A Department Under Fire

By Matthew Harwood

The Department of Homeland Security (DHS) has come under constant criticism in recent years. The department has been on the Government Accountability Office’s (GAO) High Risk Program list from its early days due to its size. The list highlights major programs that are at high risk for waste, fraud, abuse, and mismanagement.

The harshest criticism has been directed to DHS’s Transportation Security Administration (TSA), which was called an inflexible bureaucracy that tended to be reactive by a report from the House Committee on Transportation and Infrastructure and the House Committee on Oversight and Government Reform. In November, Rep. John Mica (R-FL), chair of the House Aviation Subcommittee, said that the flying public was not well served by the TSA’s focus on “little old ladies and others who pose no security risk."

To put some of the criticism leveled at DHS generally, and TSA in particular, in perspective, Steve Lord, who covers TSA issues for the GAO, points to the incredible volume of people who interact with TSA daily at security checkpoints. “All it takes is a few mishaps to earn a notable entry on YouTube in today’s viral environment,” he notes. K. Jack Riley, vice president of the National Security Research Division at the RAND Corp., says that improving the TSA checkpoint experience could go a long way to improving the agency’s image with citizens. “TSA is the face of DHS,” he observes.

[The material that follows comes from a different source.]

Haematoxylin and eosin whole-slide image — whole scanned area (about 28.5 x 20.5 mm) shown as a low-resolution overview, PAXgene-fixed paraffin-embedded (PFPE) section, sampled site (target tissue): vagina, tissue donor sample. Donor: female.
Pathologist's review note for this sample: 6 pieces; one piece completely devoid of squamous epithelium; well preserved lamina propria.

Riley recommends that TSA make security checkpoint videos available for analysis by an independent third-party that can make customer service recommendations and highlight inefficient practices. This could also improve the attitudes of transportation security officers (TSOs), who suffer the worst morale of any employee inside DHS, which has the worst employee morale of any federal agency, on average.

Those minor adjustments won’t address the range of serious concerns about how resources are used, however. For example, a joint report from two House committees called into question TSA and DHS acquisition methods after it was discovered that an estimated $184 million worth of TSA screening equipment sat unused in a warehouse in Texas. In one instance, TSA purchased more explosives trace detectors than it needed in return for a discount. TSA assumed demand for the technology would increase. It was wrong.